Super Material Graphene More Easily Manufactured, Integrated into Mechanical Devices

It can't leap tall buildings in a single bound, but graphene - the super material that is stronger than steel, despite being only one atom thick - has enjoyed a research boom since scientists first isolated it less than a decade ago. Yet much of its promise has not been realized, in part due to earlier difficulties in fabricating the material, say researchers from Cornell University in a review article published in the Sept/Oct issue of the Journal of Vacuum Science and Technology B.

Recently, however, breakthroughs in creating graphene have led to a period of "remarkably rapid progress" in the field of graphene nanomechanics, write the authors. "It's been an evolution of new growth processes, new materials processing, lithography, and etching techniques that have advanced over the years," says Harold Craighead, Cornell University professor of engineering and applied and engineering physics and an author of the paper, along with Cornell University colleagues Robert A. Barton and Jeevak Parpia. The result is that graphene can now be grown and processed like many other materials, which has allowed scientists to integrate it into devices "more easily than was thought," Craighead says.

There are several ways that graphene, which consists of a single layer of carbon atoms in a honeycomb structure, can be manufactured. Scientists can slough off single layers of the material from a block of graphite by rubbing it against a hard surface, in a process called mechanical exfoliation. In the past it was painstakingly difficult to pick out the single layers of graphene from the much thicker chunks of graphite that are also produced in this process. But the discovery that the thickness of samples could be determined optically and in bulk, through Raman spectroscopy, has since made it easier for researchers to locate the fruits of their labor among the graphite rubble.

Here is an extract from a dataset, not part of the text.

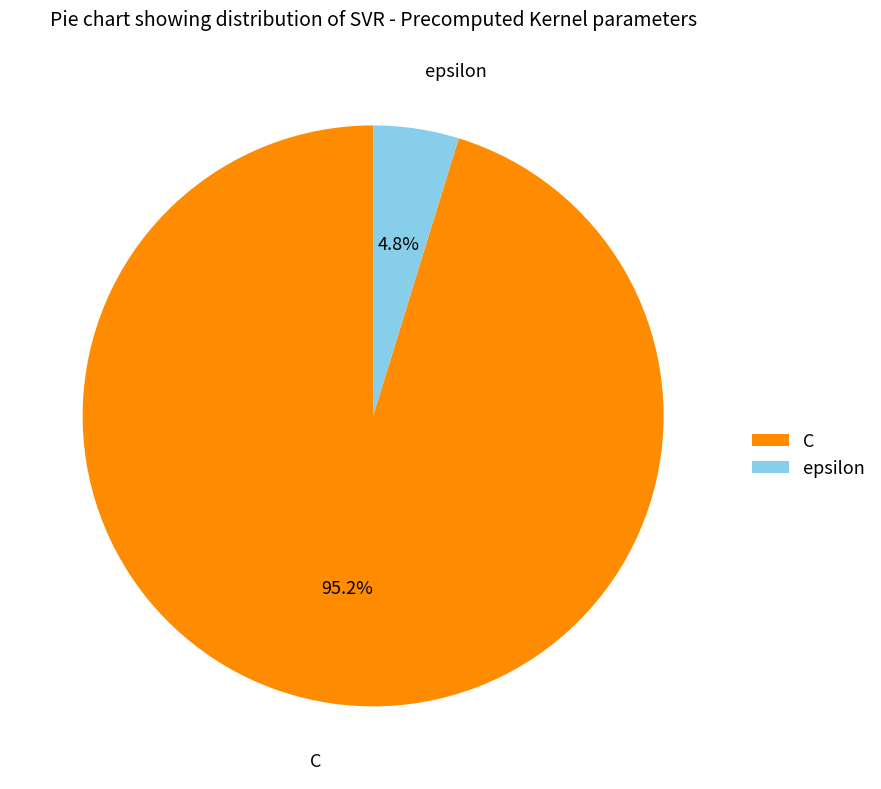

To the nearest percent, what percentage of the pie is epsilon?

5%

In addition to mechanical exfoliation, researchers can also grow graphene from scratch. A process called chemical vapor deposition (CVD) has proved an especially promising technique. At first researchers used CVD to grow the material on sheets of nickel, but this method produced too many layers. A copper substrate proved to be much more efficient at producing the single-layer graphene. An additional advantage is that the copper can subsequently be etched away, leaving a pure graphene sheet that can be used alone or placed onto other material substrates.

These and other advances have opened the door to a wider range of systems into which graphene can be incorporated. Among the devices for which this thin, durable material seems almost ideally suited are nanoelectromechanical systems (NEMS), which can be used as highly sensitive detectors of mass and position. Because graphene is both mechanically and electrically active, the authors write, it can be used to sense many things simultaneously, such as mass, stress, and charge. One proof-of-principle experiment suggests that circular graphene resonators could make mass sensors that perform better than some devices (such as quartz crystal microbalances) that are commonly used today to weigh the tiniest of particles.

In addition to sensors, Craighead's team is exploring the use of graphene as a membrane, with potential applications for electron microscopy. Graphene is impermeable to gases, so it can seal off a small pocket of air. It is also transparent to electrons, and its strength can withstand the vacuum pressure of an electron microscope. By encapsulating delicate objects such as cells, Craighead says, graphene could separate a cell-friendly aqueous environment from the microscope's vacuum, acting as "a thin window that would unite those two disparate worlds."

Despite the recent advances, Craighead says there is plenty of room for progress. "[Graphene is] still a new materials system," he says. "People are still exploring. It's still open-ended what new applications will emerge."